The average millennial will hold 20 jobs throughout their career– nearly twice as many as members of the baby boomer generation. Do you know what that means? Employers will be receiving double the number of two weeks’ notices.
Despite their bad wrap, a two week’s notice is an opportunity for the employer to improve itself; and that opportunity comes in the form of the under-valued exit interview.
When an employee gives you his or her two week’s notice, he or she will likely also provide a reason for leaving: “I found a management opportunity,” “My new position pays more,” “The new company is closer to home.”
Yet, according to a survey by Ernst & Young, none of those reasons touch the top 5 things that make millennials leave their jobs:
- Minimal wage growth (78 percent)
- Lack of advancement opportunities (75 percent)
- Excessive overtime hours (72 percent)
- An environment that doesn’t encourage teamwork (66 percent)
- A boss who doesn’t allow flexibility (66 percent)
The exit interview provides an opportunity to get more candid feedback from those who are choosing to end their employment with your company.

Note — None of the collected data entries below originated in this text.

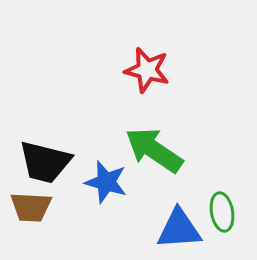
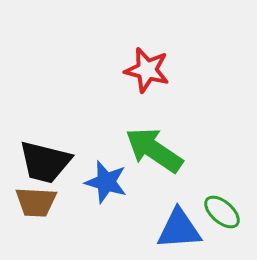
brown trapezoid: moved 5 px right, 5 px up
green ellipse: rotated 39 degrees counterclockwise
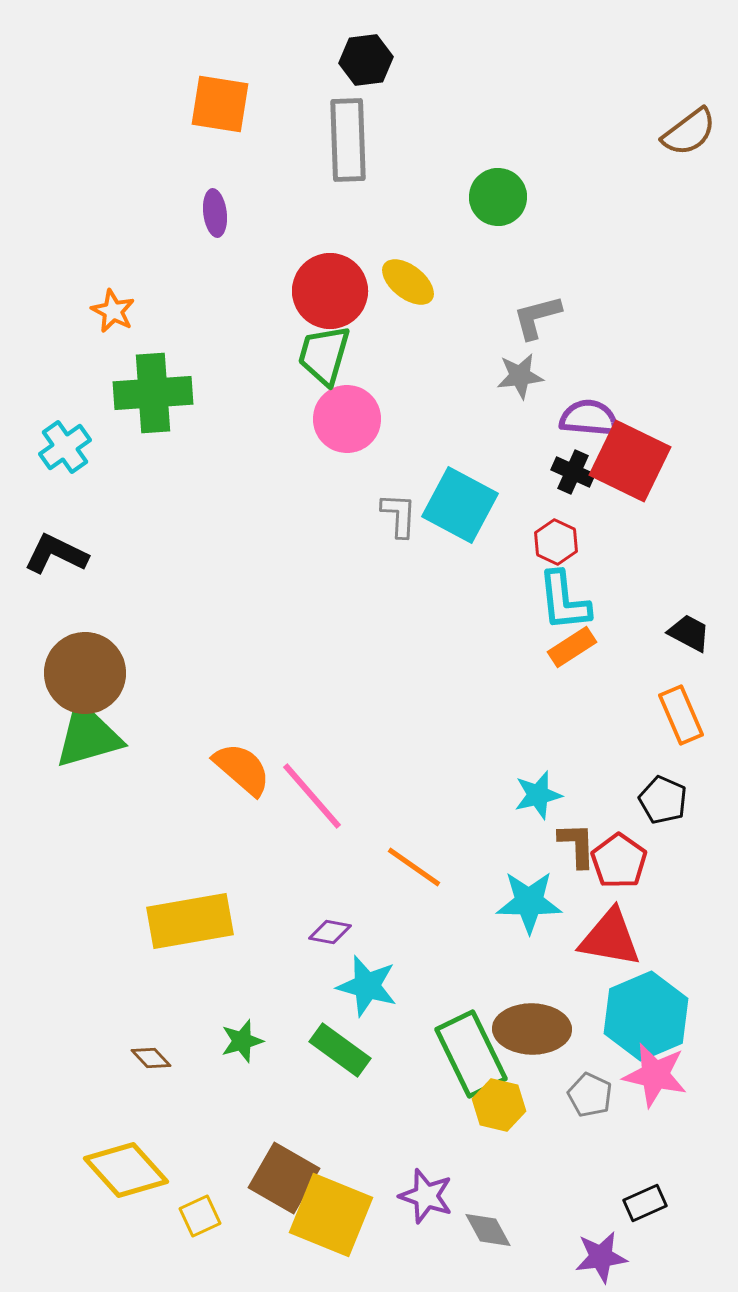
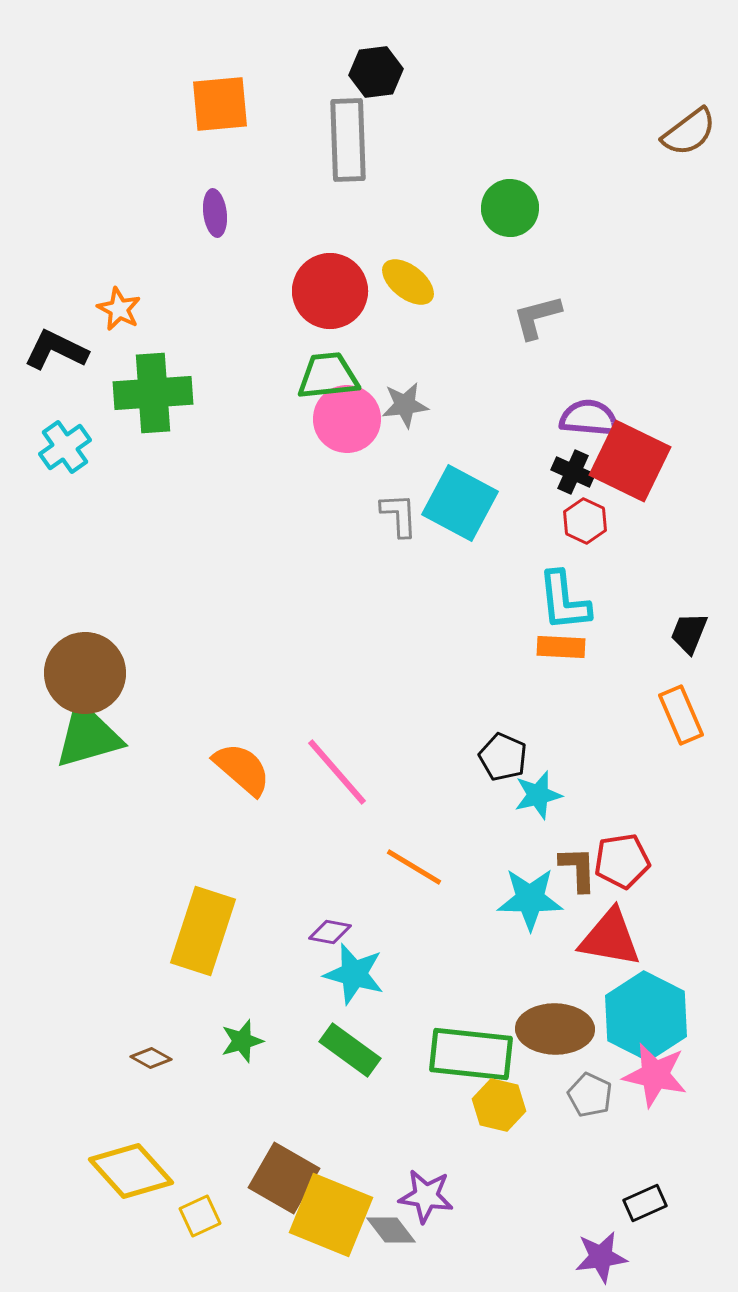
black hexagon at (366, 60): moved 10 px right, 12 px down
orange square at (220, 104): rotated 14 degrees counterclockwise
green circle at (498, 197): moved 12 px right, 11 px down
orange star at (113, 311): moved 6 px right, 2 px up
green trapezoid at (324, 355): moved 4 px right, 21 px down; rotated 68 degrees clockwise
gray star at (520, 376): moved 115 px left, 29 px down
cyan square at (460, 505): moved 2 px up
gray L-shape at (399, 515): rotated 6 degrees counterclockwise
red hexagon at (556, 542): moved 29 px right, 21 px up
black L-shape at (56, 554): moved 204 px up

Typically, your departing employees will be more willing to provide honest feedback without fear of repercussions. This will give you a unique picture into your employee satisfaction levels, something that most current employees hesitate to comment on. You may be able to get feedback on certain procedures and policies, or even a heads up as to which individuals in your organization may be causing issues.
A good exit interview is managed by someone who is a great listener and interviewer. The interviewer must be trained to be empathetic, and able to stay calm even if the employee starts to vent. The obvious choice for exit interviews would be someone from your HR department, but a manager or mentor, or even a third-party, are also good choices.
Exit interviews are clearly beneficial, but it’s important to remember that they are one part of the employee retention puzzle. Think of them as a helpful glimpse in the rear-view mirror, but continue to look forward and plan proactively for employee retention.